The Federal Deposit Insurance Corp. estimated this week that the $400 million in real estate mortgages and property it took over in its bailout of the Continental Illinois Bank & Trust Co. last year are worth only about $200 million.
Steven A. Seelig, associate director of the FDIC's liquidation division, told the House commerce, consumer and monetary affairs subcommittee that in many instances, Continental Illinois made loans on property overvalued by appraisers who apparently were willing to give bank officers the figures they wanted rather than an independent assessment of market value.
Some of the appraisals seem to have been "developed to support the proposed loan rather than to give a true current market value of the underlying collateral," Seelig said.
Faulty and fraudulent appraisals like some of those prepared for Continental Illinois are widespread and cause serious problems in the lending industry, federal loan guarantee programs and the secondary mortgage market, witnesses said during two days of hearings held by the subcommittee. Inflated appraisals have caused the decline of 322 savings and loans since 1983, according to a study released during the hearings.
The rise and fall of a Boynton Beach, Fla., savings and loan also "can be cited as an example of rampant growth in real estate lending fueled by inadequate and inflated appraisals," according to Lamar Heath, director of examinations of the Federal Home Loan Bank of Atlanta.
Sunrise Savings & Loan Association started in May 1980 with $3 million in assets, and was state-chartered and federally insured. It grew wildly until the Federal Home Loan Bank Board seized control of it last July. In one instance, Sunrise made a $10.5 million second-mortgage loan on a 620-acre property that was to be developed into 1,600 dwelling sites. The property had been foreclosed on by another institution at the time Sunrise made its loan to the same borrower, Heath said.
Unrealistically high appraisals have played key roles in the recent failures of other lending institutions. A study of loans made by Empire Savings and Loan of Mesquite, Tex., found 411 "faulty and/or fraudulent" loans made by the institution before it collapsed in March 1984, according to Ron Coile, chief district appraiser for the Federal Home Loan Bank of Dallas.
Although real estate loans did not bring down Continental Illinois, the giant Chicago bank's real estate portfolio is a dramatic example of problems that inflated appraisals can cause. Continental, then the nation's eighth-largest bank, nearly collapsed in May 1984 when rumors that it was insolvent touched off a run on its deposits.
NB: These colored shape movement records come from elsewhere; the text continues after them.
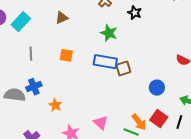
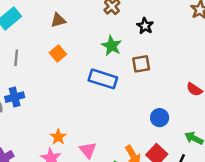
orange square: (66, 55) -> (58, 54), moved, turned 32
brown square: (123, 68) -> (141, 64), moved
orange star: (55, 105) -> (58, 137), moved

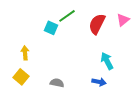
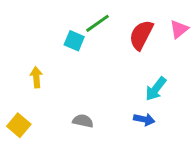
cyan arrow: (107, 61) -> (156, 89), turned -114
yellow square: (21, 77) -> (19, 125), moved

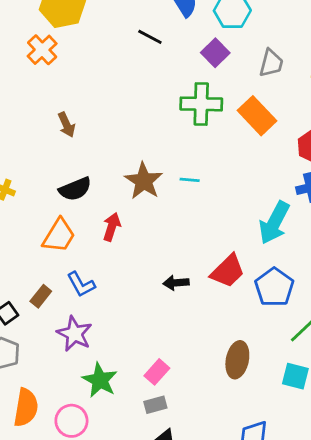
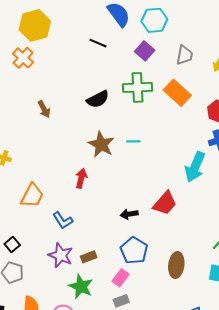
black semicircle: (75, 189) -> (98, 99), moved
orange trapezoid: (59, 236) -> (32, 196), moved
blue pentagon: (274, 287) -> (134, 251), moved
brown rectangle: (41, 296) -> (89, 257), moved, turned 35

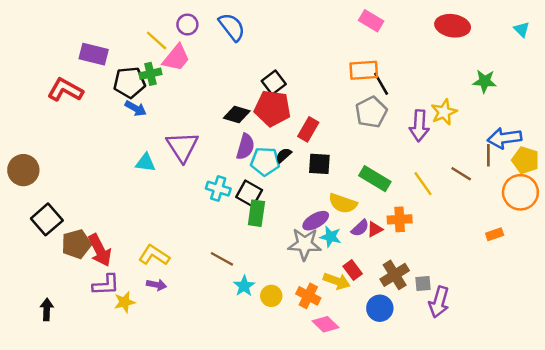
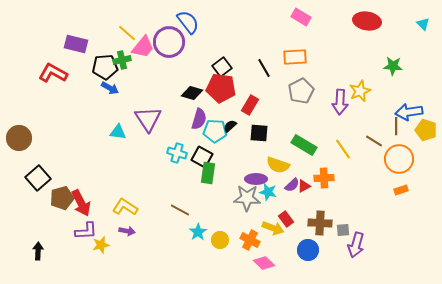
purple circle: (187, 25) -> (169, 42), moved, size x1.8
black line: (381, 84) -> (264, 68), moved
orange circle: (520, 192) -> (399, 159), moved
purple ellipse: (316, 221) -> (256, 179), turned 30
brown cross: (395, 275) -> (320, 223), turned 35

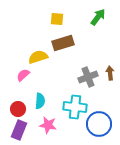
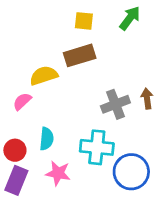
yellow square: (57, 19) -> (84, 21), moved

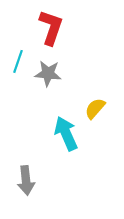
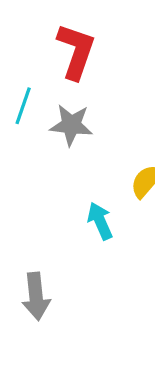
cyan arrow: (66, 133) -> (100, 221), size x0.7

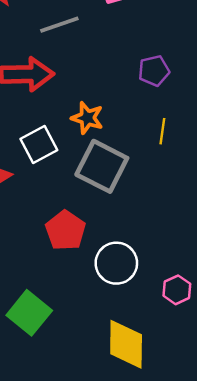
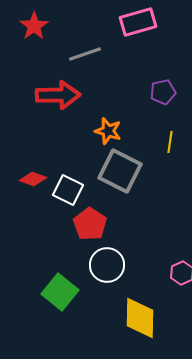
white square: (39, 145) -> (68, 190), moved, turned -36
white circle: (116, 263) -> (107, 265), moved

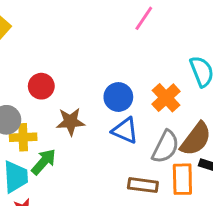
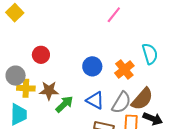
brown star: (70, 122) -> (49, 91), moved
blue triangle: (125, 130) -> (95, 100), moved
green arrow: (44, 162) -> (64, 104), moved

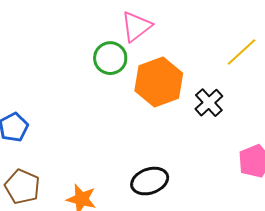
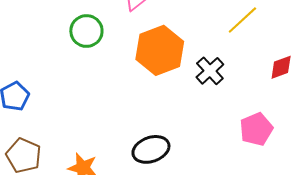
green circle: (110, 58) -> (86, 31), moved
It was kept afloat temporarily by a $7.5 million rescue operation launched by the FDIC and other commercial banks until the FDIC put together a plan under which it took over 80 percent of the bank's stock in return for clearing bad loans and injecting new capital to make up for loan losses.
The $400 million in real estate loans make up only a fraction of $3 billion in problem and shaky loans the FDIC took over in its rescue and an additional $1.5 billion in loans the agency agreed to assume if the bank could not continue to carry them, Seelig said in an interview after the hearing. Continental Illinois' worst problems were caused by bad energy loans it bought from the failed Penn Square National Bank of Oklahoma City, he said.
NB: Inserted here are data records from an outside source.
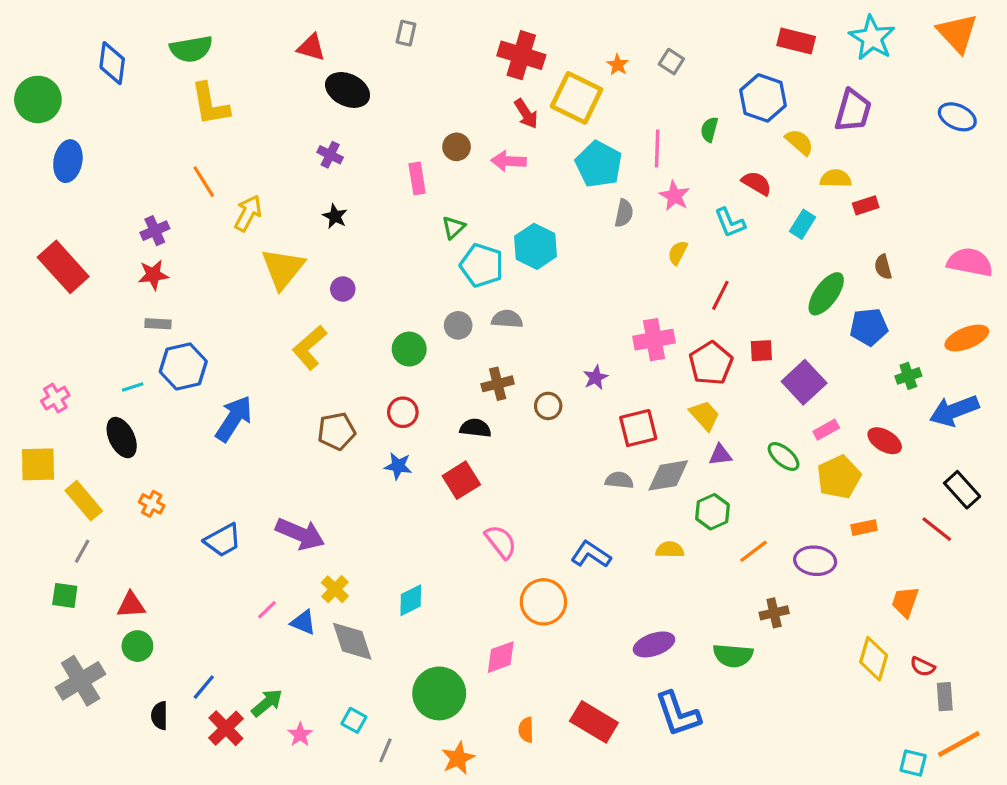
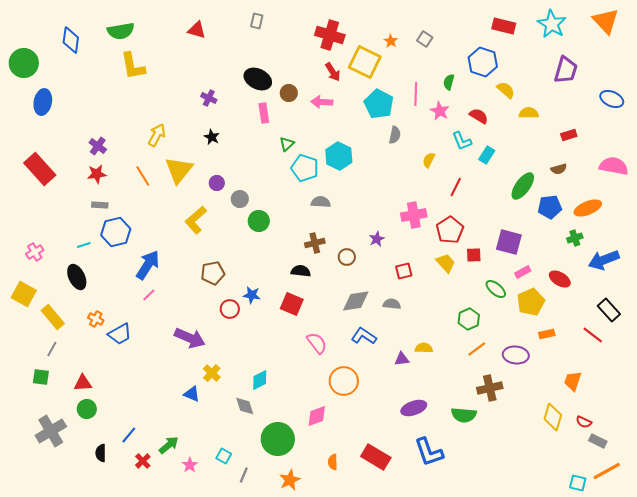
black ellipse: (348, 90) -> (258, 79), moved
purple trapezoid: (853, 111) -> (566, 70), moved
blue ellipse: (957, 117) -> (612, 99), moved
orange line: (204, 182) -> (143, 176), moved
pink star: (675, 196) -> (440, 111), moved
red rectangle: (866, 205) -> (569, 135), moved
cyan rectangle: (802, 224) -> (487, 155), moved
purple cross: (155, 231) -> (98, 146), turned -30
brown semicircle: (883, 267) -> (559, 169), turned -91
gray circle: (458, 325) -> (240, 199), moved
orange ellipse: (967, 338) -> (588, 208), moved
red square: (761, 351) -> (474, 255), moved
purple square: (804, 382) -> (509, 242), turned -32
red circle: (403, 412) -> (230, 309), moved
red square: (638, 428) -> (404, 271), size x0.7
purple triangle: (720, 455) -> (402, 359), moved
yellow square: (38, 464) -> (24, 294), turned 30
gray diamond: (668, 475) -> (356, 301), moved
red square: (461, 480) -> (292, 304), turned -35
green hexagon: (712, 512) -> (469, 319), moved
blue trapezoid: (223, 540) -> (120, 334), moved
blue L-shape: (591, 554) -> (364, 336), moved
pink line: (267, 610) -> (149, 295), moved
brown cross: (774, 613) -> (490, 388), size x1.4
gray diamond: (352, 641) -> (245, 406), moved, size x0.7
gray rectangle: (945, 697) -> (598, 441), turned -60
red cross: (226, 728) -> (143, 461), size x0.7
When FDIC officials examined the records of Continental Illinois' real estate loans, they found that in one instance the bank "relied on an appraisal performed for the developer" of the property, and in other cases failed to take into account vacancy rates and unabsorbed inventory and "incorporated an assumption of high appreciation rates yielding high market values in 1988 and 1992 when the loans would become due," Seelig told the committee.
The FDIC gave the subcommittee a list representing 80 percent of its Continental Illinois real estate portfolio that showed the bank's appraisals on 21 properties totaled $518.3 million, while current appraisals valued the same properties at $184.4 million.
Examiners for the Office of the Comptroller of the Currency, however, had a dramatically different opinion of the Continental Illinois real estate loans. In a letter to the subcommittee, the OCC said its examinations "did not disclose any real estate appraisal abuses warranting disciplinary action or criminal referral."
Most of the witnesses before the subcommittee this week, however, cited major faults in the appraisal industry.
Guy P. Reese, a former district appraiser for the Federal Home Loan Bank Board and now a review appraiser for a Dallas savings association, said his department rejected or asked for corrections in 90 percent of the "400 to 500" appraisals it studied during the past 12 months. The "great majority of serious deficiencies" result from appraisers' failure to "provide an unbiased, objective estimate of market value" of the property and their "willingness to become" advocates for their clients, he said.
Appraisers are unregulated and unlicensed, with the only professional standards being provided by about 30 private associations and organizations, witnesses said. In addition, only about 25 percent of the nation's appraisers belong to these organizations, they said.
Appraisal abuses are so "blatant" that one of the professional organizations was swamped with ethics complaints against its members to such a degree that its staff no longer could handle them and had to "send them back" to the groups and individuals who made the complaints, according to Richard Hewitt, former chief district appraiser for the Federal Home Loan Bank in Atlanta.
Two federal agencies that insure home loans, the Veterans Administration and the Federal Housing Administration, also reported problems with appraisals.